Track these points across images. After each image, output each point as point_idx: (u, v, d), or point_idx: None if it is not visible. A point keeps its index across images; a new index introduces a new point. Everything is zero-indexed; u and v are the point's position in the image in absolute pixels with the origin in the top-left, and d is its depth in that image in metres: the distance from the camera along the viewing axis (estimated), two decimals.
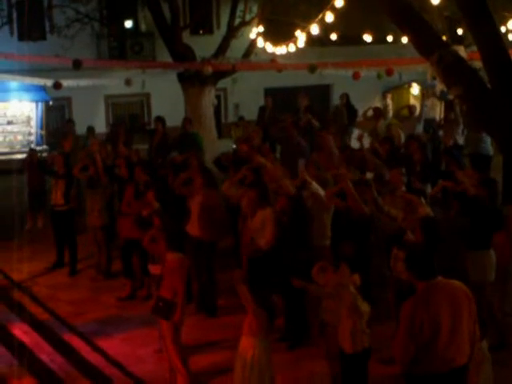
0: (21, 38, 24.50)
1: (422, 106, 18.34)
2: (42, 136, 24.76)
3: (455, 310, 5.67)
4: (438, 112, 21.53)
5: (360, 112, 19.49)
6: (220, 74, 20.56)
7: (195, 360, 8.47)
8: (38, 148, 21.22)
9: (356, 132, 16.89)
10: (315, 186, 9.77)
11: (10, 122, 24.99)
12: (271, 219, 9.35)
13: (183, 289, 7.89)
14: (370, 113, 17.96)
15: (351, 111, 19.63)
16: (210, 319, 10.07)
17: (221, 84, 22.25)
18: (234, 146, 16.60)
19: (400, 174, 10.19)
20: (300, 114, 18.47)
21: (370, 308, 7.06)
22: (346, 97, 19.82)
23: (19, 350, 8.93)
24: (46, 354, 9.07)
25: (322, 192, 9.75)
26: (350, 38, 22.14)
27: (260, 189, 9.77)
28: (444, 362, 5.67)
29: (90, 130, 18.07)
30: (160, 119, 16.73)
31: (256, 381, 6.93)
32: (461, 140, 16.31)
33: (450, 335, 5.63)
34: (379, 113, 17.70)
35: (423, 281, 5.72)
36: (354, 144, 16.03)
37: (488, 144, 15.50)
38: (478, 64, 9.77)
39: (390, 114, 26.41)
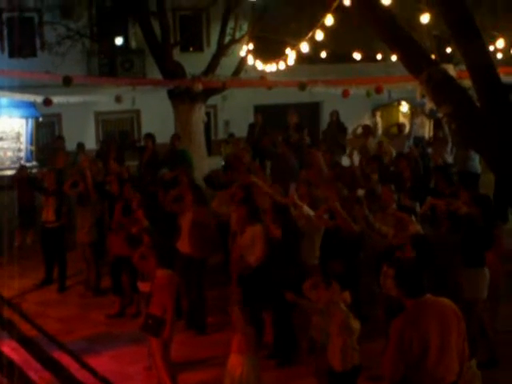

Exercise:
Nothing but the lines from the line containing "0: (21, 38, 24.50)" through the last line of the records above is to be extracted, exactly and with no pictures.

Result:
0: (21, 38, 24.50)
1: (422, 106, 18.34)
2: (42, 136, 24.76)
3: (455, 310, 5.67)
4: (438, 112, 21.53)
5: (360, 112, 19.49)
6: (220, 74, 20.56)
7: (195, 360, 8.47)
8: (38, 148, 21.22)
9: (356, 132, 16.89)
10: (315, 186, 9.77)
11: (10, 122, 24.99)
12: (271, 219, 9.35)
13: (183, 289, 7.89)
14: (370, 113, 17.96)
15: (351, 111, 19.63)
16: (210, 319, 10.07)
17: (221, 84, 22.25)
18: (234, 146, 16.60)
19: (400, 174, 10.19)
20: (300, 114, 18.47)
21: (370, 308, 7.06)
22: (346, 97, 19.82)
23: (19, 350, 8.93)
24: (46, 354, 9.07)
25: (322, 192, 9.75)
26: (350, 38, 22.14)
27: (260, 189, 9.77)
28: (444, 362, 5.67)
29: (90, 130, 18.07)
30: (160, 119, 16.73)
31: (256, 381, 6.93)
32: (461, 140, 16.31)
33: (450, 335, 5.63)
34: (379, 113, 17.70)
35: (423, 281, 5.72)
36: (354, 144, 16.03)
37: (488, 144, 15.50)
38: (478, 64, 9.77)
39: (390, 114, 26.41)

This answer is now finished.